Abuse rife in Australian immigration facilities
THOUSANDS of leaked reports detailing allegations of sexual assault, child abuse and self-harm in Australian immigration facilities on Nauru were published yesterday, prompting rights groups to renew calls for refugees to be resettled elsewhere.
Under Canberra’s current policy, asylum seekers arriving by boat are sent to the remote Pacific island of Nauru or Papua New Guinea’s Manus Island even if they are refugees.
While the flow of asylum boats to Australia has dried up, some 442 people remain on tiny Nauru and almost double that on Manus, refusing to return home and denied resettlement in Australia.
More than 2000 incident reports leaked to The Guardian include allegations of asylum seekers, including children, on Nauru facing assaults, sexual abuse and mental distress.
The reports allege such incidents as guards threatening a boy with death and only allowing a young woman a longer shower in return for sexual favours.
Mental stress caused by prolonged detention was deemed to be the cause of alleged cases of self-harm, including a woman trying to hang herself and a girl sewing her lips together.
The report said one girl wrote in her school book in 2014 that “she was tired, doesn’t like camp and wants to die”. It said she wrote, “I want DEATH” and “I need death”.
The Guardian said the reports, which are published in a redacted form to remove identifiers, were written by staff in the detention centre and were the largest cache of leaked documents released from inside Australia’s immigration regime.
While some of the incidents had been reported by the media before, The Guardian said its analysis of the 2116 reports showed that children
were the subject of more than half of the reports.
Australian Prime Minister Malcolm Turnbull said the material would be examined “to see if there are any complaints there or issues that were not properly addressed”.
But the government stressed the reports were allegations, not findings of fact, adding Canberra would continue to support Nauru to provide for the welfare of those on the island.
Despite criticism of its immigration policy, Australia’s government has strongly defended it, saying it has halted the spate of boat arrivals, and drownings, of earlier years.
Amnesty International and Human Rights Watch last week said asylum seekers on Nauru suffered “severe abuse, inhumane treatment, and neglect”.

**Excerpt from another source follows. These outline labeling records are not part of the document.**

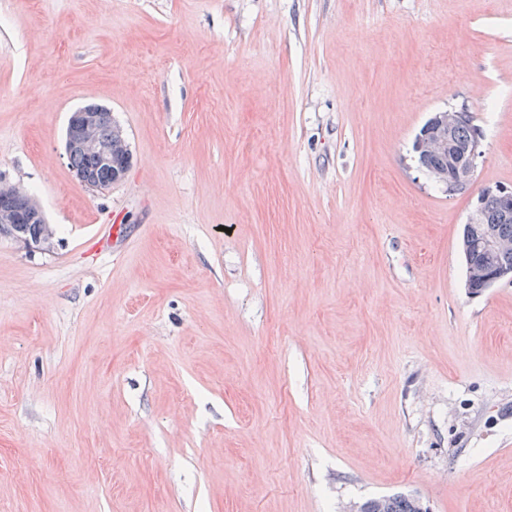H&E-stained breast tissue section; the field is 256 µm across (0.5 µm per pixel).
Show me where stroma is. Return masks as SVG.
<instances>
[{"mask_svg": "<svg viewBox=\"0 0 512 512\" xmlns=\"http://www.w3.org/2000/svg\"><path fill=\"white\" fill-rule=\"evenodd\" d=\"M451 107L454 196L412 150ZM0 179L53 231L0 238V512H512V283L459 246L512 187V0H0ZM100 110L101 106L99 104L88 103L73 113L66 129L65 151L67 157L77 148L91 151L99 155L103 162L108 164L111 168H114V166L122 163L124 154L118 146H115V148L112 147V143H117V145L129 152L127 140L123 129L119 125H115L112 119V112L107 108L100 114L98 133L102 139L106 140L112 132V138L110 141H102L99 139L97 135V121L98 112H100ZM130 163L131 156L126 155L123 167L121 169H114L112 177V172L104 166H101L97 158L90 153L75 150L69 157V164L73 170H82L96 181L108 183H95L90 181L84 173L73 171L75 179L81 185L96 191L106 190L111 187L112 184L122 180L127 173V168ZM111 180L112 182H110ZM465 117L466 111L463 109L450 108L435 112L428 118L419 135L417 146L423 152H439L448 156L418 152L415 142L413 144V152L420 166L429 168L425 169L427 174L444 185L448 195L460 193L472 183L476 161L481 154L482 139L476 135L480 133L479 127L473 123L472 117L468 115L467 121L458 126ZM455 129L457 139L467 142L460 143L454 138ZM443 166L446 167L438 168ZM374 500L378 503L380 510L383 509L385 502L384 512H430L429 509L422 507L417 498L404 494L390 495L386 501L385 497L375 498ZM421 507L422 511H420Z\"/></svg>", "mask_w": 512, "mask_h": 512, "instance_id": "obj_1", "label": "stroma"}]
</instances>
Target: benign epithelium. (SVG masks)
<instances>
[{"label": "benign epithelium", "mask_w": 512, "mask_h": 512, "mask_svg": "<svg viewBox=\"0 0 512 512\" xmlns=\"http://www.w3.org/2000/svg\"><path fill=\"white\" fill-rule=\"evenodd\" d=\"M101 106L88 103L73 113L66 129V154L77 148L91 151L101 157L103 162L112 164V143L128 149L123 129L116 125L112 138L102 141L97 135L98 112ZM466 111L463 109H446L433 113L423 126L418 138L419 149L425 152H439L448 155V166L429 169L427 174L436 182L445 186L448 195H455L465 190L473 181L476 161L481 154V136L477 135L467 142H458L454 131L464 121ZM493 197L501 202L497 223H512V188L504 186L486 187L477 197L475 206L464 226V239L468 248L480 250L489 255L505 251L509 244L500 239L484 219V203ZM45 223L44 214L36 201H30L26 211L0 208V237H7L23 244L29 251L44 249L51 236L29 237L24 233L26 224Z\"/></svg>", "instance_id": "obj_1"}]
</instances>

“Australia’s offshore processing of refugees must end, and all of the refugees and asylum seekers on Nauru and Manus Island must be resettled immediately,” Amnesty’s Anna Neistat said yesterday.
UNICEF Australia also renewed calls for a permanent resettlement solution, saying there was “undeniable, cumulative evidence” suggesting that transferred children were not safe on Nauru. –
A protester demonstrates against Australia’s immigration policy, under which asylum seekers trying to reach the country by boat are sent back or taken to Nauru, on April 30.